China will increase passenger train services from major cities to Lhasa to cope with a travel surge that has rippled across the Qinghai-Tibetan Plateau since a landmark railway opened six years ago, railway officials said Sunday.
Trains will travel daily between Guangzhou, capital of south China's Guangdong province, and Lhasa starting from July 9, said Wang Tao, a spokesman for the Qinghai-Tibet Railway Company. Chengdu-Lhasa trains will soon follow the same schedule.
Seven major Chinese cities currently have Lhasa-bound trains. All are expected to operate on a daily basis in the future, Wang said. Among them, Beijing, Shanghai and Xining already have daily trains to Lhasa.
The Qinghai-Tibet Railway, spanning 1,956 km from Xining to Lhasa, has transported 52.76 million passengers since going into operation on July 1, 2006, said Bao Chuxiong, general manager of the Qinghai-Tibet Railway Company.
Bao said railway has become the "first choice" for most Tibet travelers.
The number of Qinghai-Tibet Railway travelers has grown by about 10 percent annually, he said. Last year, it reached 10.6 million, up 65.6 percent compared to the figures from 2006.
But the increase has strained railway operators, as there are not enough oxygenated trains to meet demand, said Ma Xiaojun, another official with the Qinghai-Tibet Railway Company.
Because of the low oxygen content on the Qinghai-Tibetan Plateau, trains traveling on the railway have to use sealed and oxygenated train cars. Currently, all Lhasa-bound passengers board oxygenated trains from the departure city, but this arrangement will become impossible when all services are offered on a daily basis, Ma said.
Starting this month, passengers on Guangzhou-Lhasa trains will need to switch from ordinary trains to oxygenated trains at the Xining railway station, just as they would transfer between flights in an airport, he said.
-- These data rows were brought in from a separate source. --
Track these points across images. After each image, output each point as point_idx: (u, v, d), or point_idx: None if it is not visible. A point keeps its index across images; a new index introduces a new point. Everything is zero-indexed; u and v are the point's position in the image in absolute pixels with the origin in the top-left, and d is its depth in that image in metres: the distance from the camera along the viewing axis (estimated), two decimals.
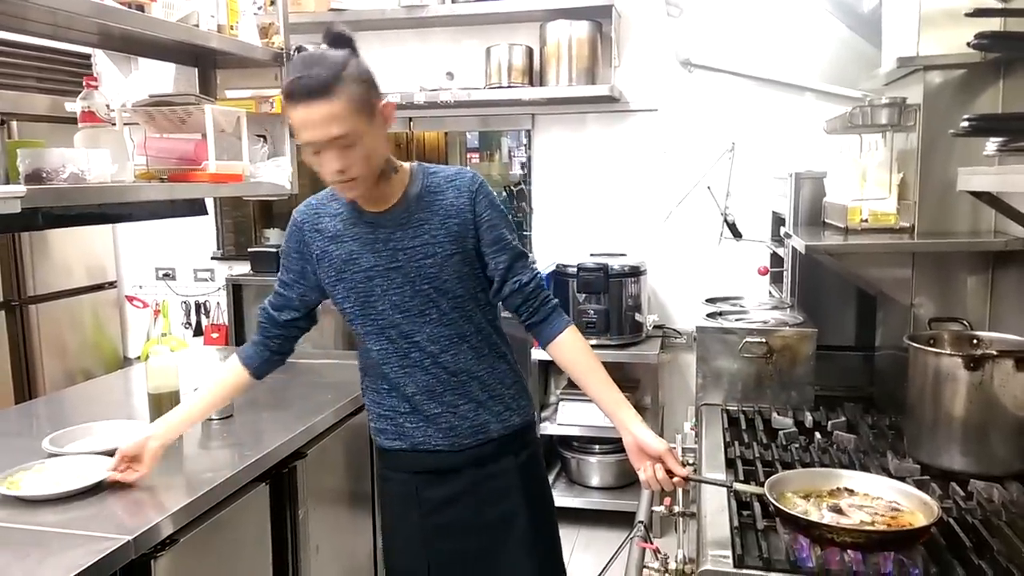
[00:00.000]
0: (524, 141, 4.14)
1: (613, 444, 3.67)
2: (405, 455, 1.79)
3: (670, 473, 1.54)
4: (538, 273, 1.78)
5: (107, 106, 2.19)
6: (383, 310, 1.71)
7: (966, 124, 1.03)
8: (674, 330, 3.83)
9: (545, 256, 3.91)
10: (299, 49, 2.60)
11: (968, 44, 1.04)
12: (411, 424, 1.76)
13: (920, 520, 1.37)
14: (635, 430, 1.60)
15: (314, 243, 1.74)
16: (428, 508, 1.78)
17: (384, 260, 1.68)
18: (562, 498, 3.62)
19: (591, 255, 3.69)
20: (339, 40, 1.59)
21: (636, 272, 3.60)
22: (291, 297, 1.83)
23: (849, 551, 1.30)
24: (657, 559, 1.53)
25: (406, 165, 1.74)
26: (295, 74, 1.50)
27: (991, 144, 1.11)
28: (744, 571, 1.30)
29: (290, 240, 1.79)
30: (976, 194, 1.53)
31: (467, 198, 1.71)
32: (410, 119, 4.12)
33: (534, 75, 3.75)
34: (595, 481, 3.69)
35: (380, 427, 1.82)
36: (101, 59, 2.61)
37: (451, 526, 1.78)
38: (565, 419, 3.59)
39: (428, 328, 1.70)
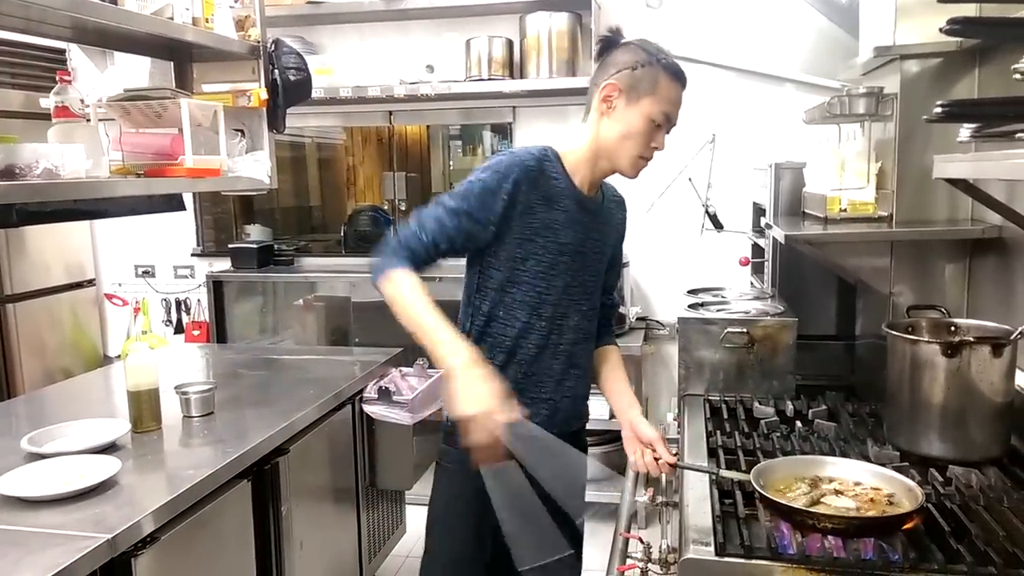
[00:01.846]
0: (505, 133, 4.13)
1: (600, 436, 3.68)
2: None
3: (659, 460, 1.65)
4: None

"The mass transfer, usually involving hundreds or even thousands of passengers, is really a scene to watch," the official said. "The railway station operators have undergone many drills to be prepared."
Railway officials said that if the transfers work properly, efforts to increase Lhasa-bound train services will be expedited so that people can easily ride a train to Tibet from any Chinese city connected to the country's railway network.
Ji Kangping, a researcher with the Academy of Social Sciences in Qinghai, said the railway has become an important driver for the region's economy. The number of domestic tourists to Tibet has grown particularly fast in recent years, he said.
According to the Tibet Tourism Bureau, the region received 8.6 million tourists last year, about seven times the number received before the Qinghai-Tibet Railway opened. Tibet aims to attract 10 million tourists this year, with tourism revenues expected to reach 12 billion yuan (1.89 billion U.S. dollars), the local government said.